Nature gives us those gifts, perhaps enhanced in some, but it is nurture which teaches us how to use them. We are taught and in the process we are moulded; religion, circumstance, politics, tragedy, triumph and formal education all add to the mix and make us what we are. How sad then, that most of us are, frankly, rubbish. We struggle and strive and imagine we are doing all we can and then, when we don’t get the reward we believe is ours by rights, we mostly stop trying to be the best and settle for mediocrity (though convince ourselves otherwise).
We see others apparently rewarded for failure, we see leaders followed by blind acolytes and we form a set of beliefs from which it is almost impossible to escape. Each side blames the other and is unable to see their own complicity in the complex realities of human life. A couple of nights ago, I heard a segment on LBC whereby the caller’s litany of Tory failings was refuted by the presenter using generally easily verifiable arguments. Every accusation was met with an easy answer and in every case that charge was dropped without comment and another wheeled into battle. It didn’t matter what the truth was, she was not going to be dislodged from her firm position that the Tories were responsible for every evil in the land.
But the most astonishing holy tenet was that Jeremy Corbyn would somehow right all the wrongs, nationalise – and thus cure – all essential industries and spread bring joy and peace and fairness all around. Presumably on the seventh day he’d take a nap. It seems that people are not only incompetent in themselves, but incompetent in grasping reality. And desperate in their need for others to be competent where they are not. Carillion is not the fault of any individual; its collapse was through the collective feeble endeavours of too many people not being quite capable enough. To err is human? Too right.

* Given data
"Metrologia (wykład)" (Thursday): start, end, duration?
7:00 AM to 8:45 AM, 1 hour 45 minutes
* * *
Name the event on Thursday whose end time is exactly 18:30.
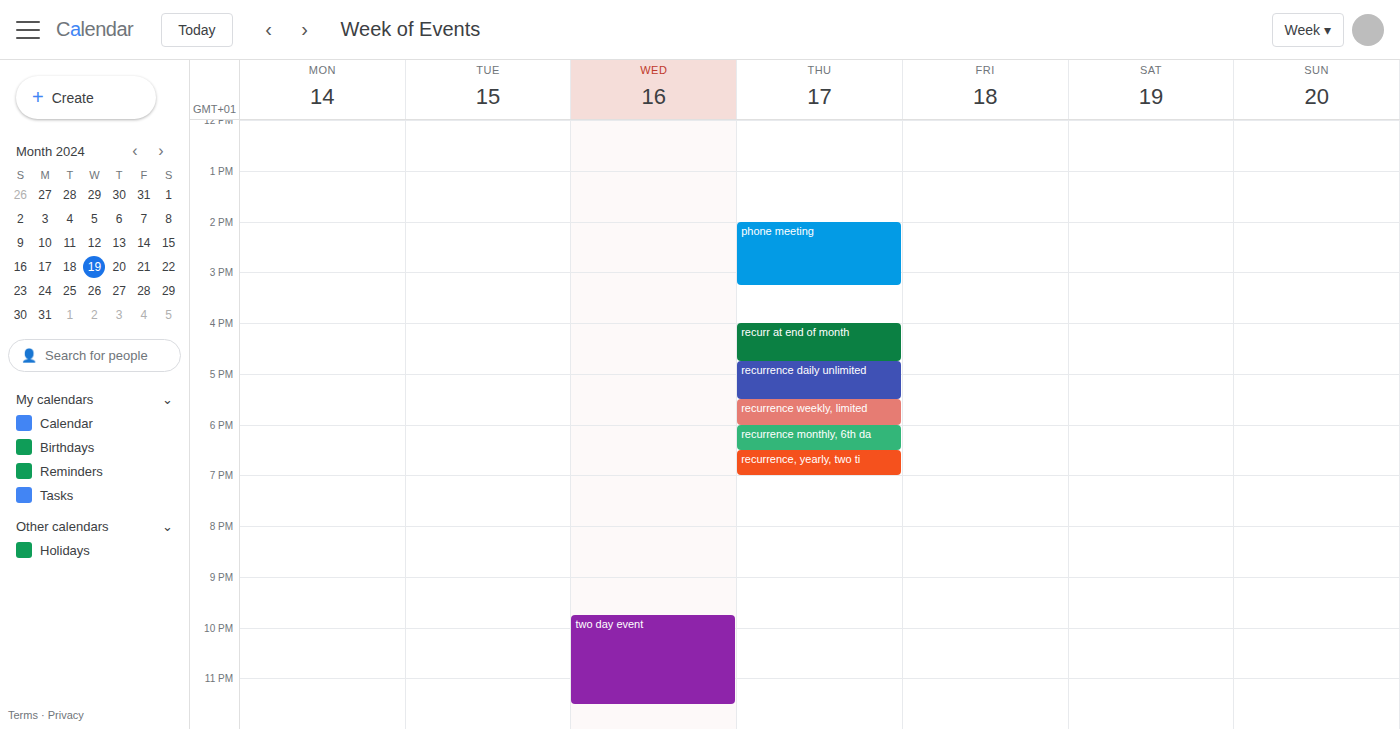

* Task requirements
Write out the opinion piece word for word, starting at "Nature gives us" and stopping after "convince ourselves otherwise).". The rows play no part here.

* Solution
Nature gives us those gifts, perhaps enhanced in some, but it is nurture which teaches us how to use them. We are taught and in the process we are moulded; religion, circumstance, politics, tragedy, triumph and formal education all add to the mix and make us what we are. How sad then, that most of us are, frankly, rubbish. We struggle and strive and imagine we are doing all we can and then, when we don’t get the reward we believe is ours by rights, we mostly stop trying to be the best and settle for mediocrity (though convince ourselves otherwise).